The process of investigating a business for sale is commonly referred to as “due diligence”. In layman’s terms, “due diligence” is essentially the exercise of common sense, and it is the difference between the beginning of a successful venture and a complete disaster. Proper due diligence requires a thorough evaluation of the company’s business, its history and its finances, and it is best conducted with the assistance of a team of professionals including a lender (or lenders), an appraiser, an accountant (preferably a CPA) and a lawyer.
“Due diligence” starts with an understanding of the industry. It’s important to learn as much as possible about the industry’s fundamentals including operations, manufacturing processes, suppliers, current and historical markets, customer preferences, local and national competitors, marketing methods and anything else relevant to the industry. Wise purchasers look for businesses where they have an aligned interest or expertise. Once you have a clear picture of the industry you can better evaluate the specifics of the prospective purchase.

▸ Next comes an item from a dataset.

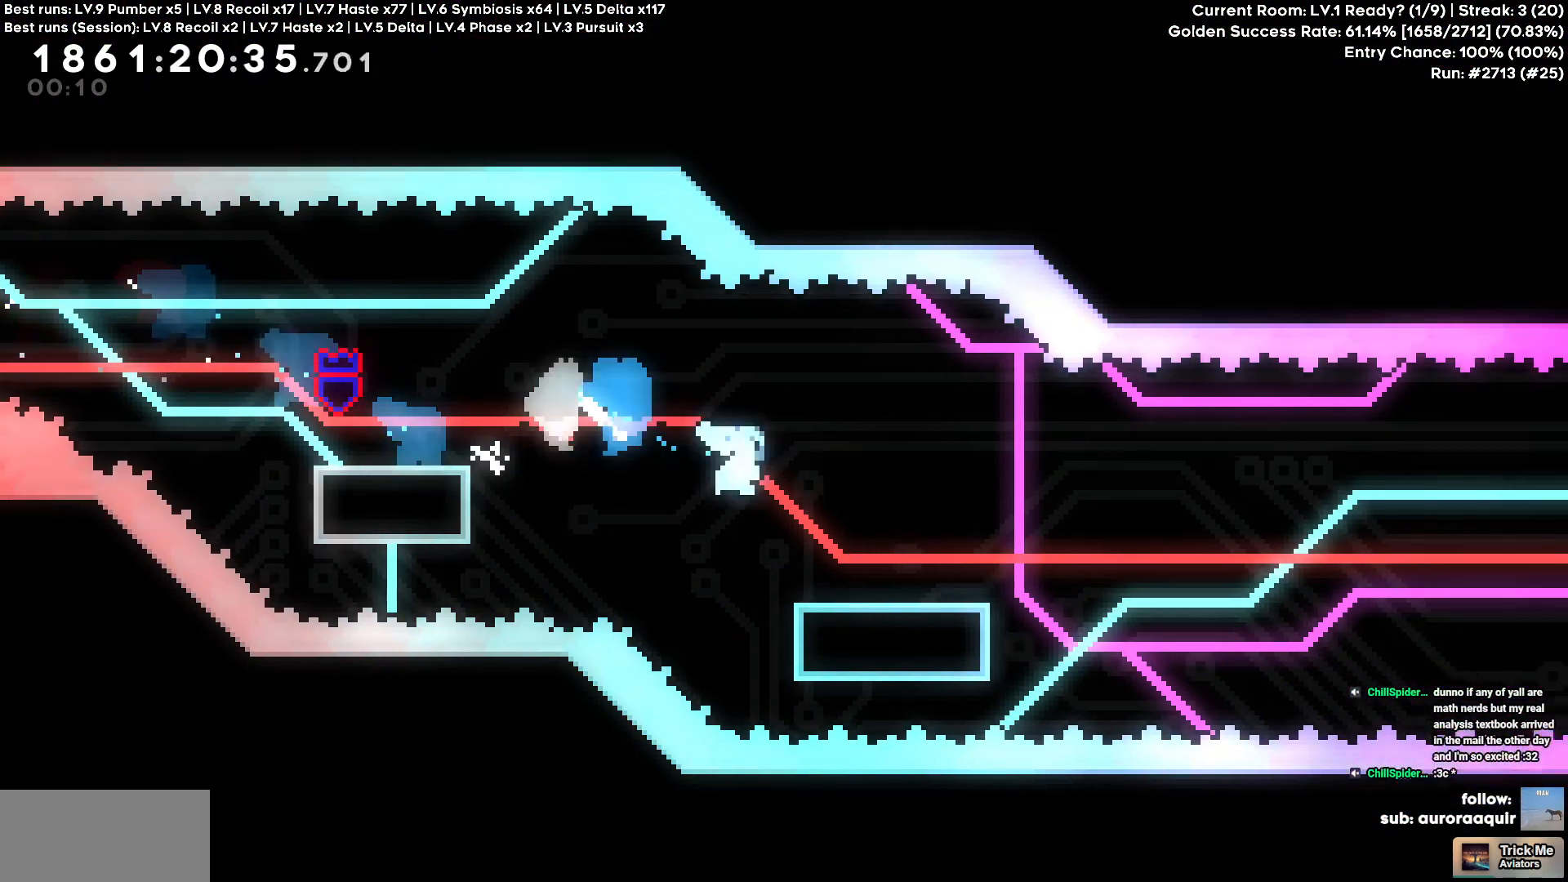
{"keys": ["d"], "events": [[33, "s", "up"]]}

The next step is to examine the business for sale, starting with its financials. This is best done with the assistance of an accountant. The review should include an in depth analysis of the company’s records including but not limited to its current balance sheets, profit and loss statements, financial audits, accounts payable and receivable, debts (secured and unsecured) and information pertaining to any liens on debt, and the company’s tax returns for the past five years. Check, or have your attorney check, with the County Recorder’s office for undisclosed liens and UCC-1 filings (filings made by creditors with loans secured by the company’s assets). Ask the following important questions: What does the revenue stream look like? How has it changed over time? How about expenses?